A suspect enters the city at location 1 and wants to leave as quickly as possible by reaching location N. The police know this and choose exactly one road for an inspection. The suspect avoids that road and still chooses the fastest possible escape route. Depending on which road the police choose, the shortest escape time may become longer than it was with no inspection.

Your task is to compute the maximum escape delay that can be caused by inspecting one road. The conditions are as follows.

1. If two locations are directly connected, there is only one road between them.
2. City locations are numbered with consecutive integers from 1 through N.
3. The suspect always enters at location 1 and must finally reach location N to leave the city.
4. The suspect chooses the fastest route that avoids the inspected road, while the police choose one road to delay the suspect as much as possible.
5. Every road travel time is a positive integer.
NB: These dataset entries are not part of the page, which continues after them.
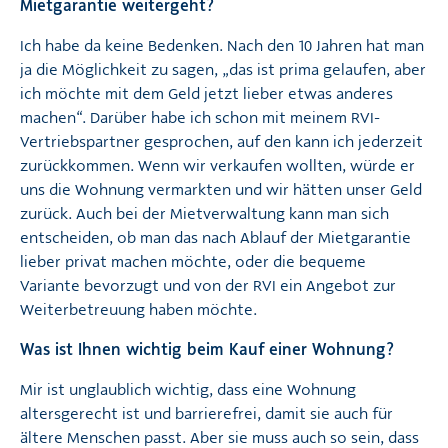
Mietgarantie weitergeht?
Ich habe da keine Bedenken. Nach den 10 Jahren hat man
ja die Möglichkeit zu sagen, „das ist prima gelaufen, aber
ich möchte mit dem Geld jetzt lieber etwas anderes
machen“. Darüber habe ich schon mit meinem RVI-
Vertriebspartner gesprochen, auf den kann ich jederzeit
zurückkommen. Wenn wir verkaufen wollten, würde er
uns die Wohnung vermarkten und wir hätten unser Geld
zurück. Auch bei der Mietverwaltung kann man sich
entscheiden, ob man das nach Ablauf der Mietgarantie
lieber privat machen möchte, oder die bequeme
Variante bevorzugt und von der RVI ein Angebot zur
Weiterbetreuung haben möchte.
Was ist Ihnen wichtig beim Kauf einer Wohnung?
Mir ist unglaublich wichtig, dass eine Wohnung
altersgerecht ist und barrierefrei, damit sie auch für
ältere Menschen passt. Aber sie muss auch so sein, dass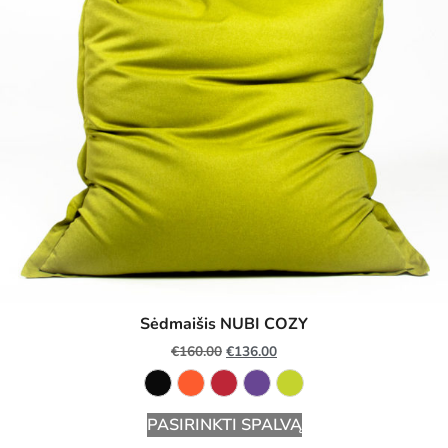
Sėdmaišis NUBI COZY
€
160.00
€
136.00
PASIRINKTI SPALVĄ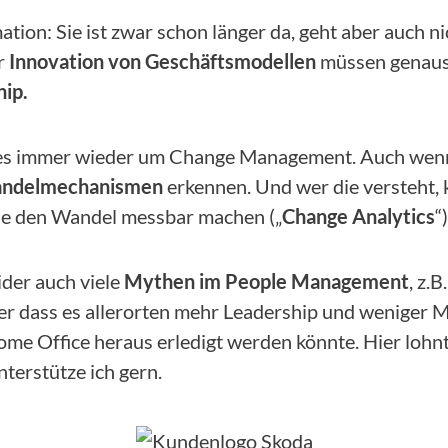
ation: Sie ist zwar schon länger da, geht aber auch n
r
Innovation von Geschäftsmodellen
müssen genauso
hip.
es immer wieder um Change Management. Auch wenn es
ndelmechanismen
erkennen. Und wer die versteht,
 die den Wandel messbar machen („
Change Analytics
“)
ider auch viele
Mythen im People Management
, z.
der dass es allerorten mehr Leadership und weniger
e Office heraus erledigt werden könnte. Hier lohnt 
nterstütze ich gern.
Depending on the road network, blocking one road may make it impossible for the suspect to leave the city. In that case the delay is infinite, and you must output -1.

In Figure 1, without any inspection, the suspect can leave the city in 4 minutes. If the police block road(4, 3), the escape time does not increase, so the delay is 0. If they block road(2, 3), the fastest escape time becomes 5 minutes and the delay is 1 minute. If they block road(3, 6), the delay is 2 minutes.

Read the road network and output the maximum integer delay that can be caused by blocking one road. If no delay is possible, output 0. If escape can be made impossible, output -1.

The first line contains two integers N(6 <= N <= 1000), the number of locations, and M(6 <= M <= 5000), the number of roads. Each of the next M lines describes a road(a, b) and its travel time t in the form a b t. Here a < b and 1 <= t <= 10000.

Output one integer: the maximum time by which the police can delay the suspect by blocking one road. If the delay is infinite, output -1.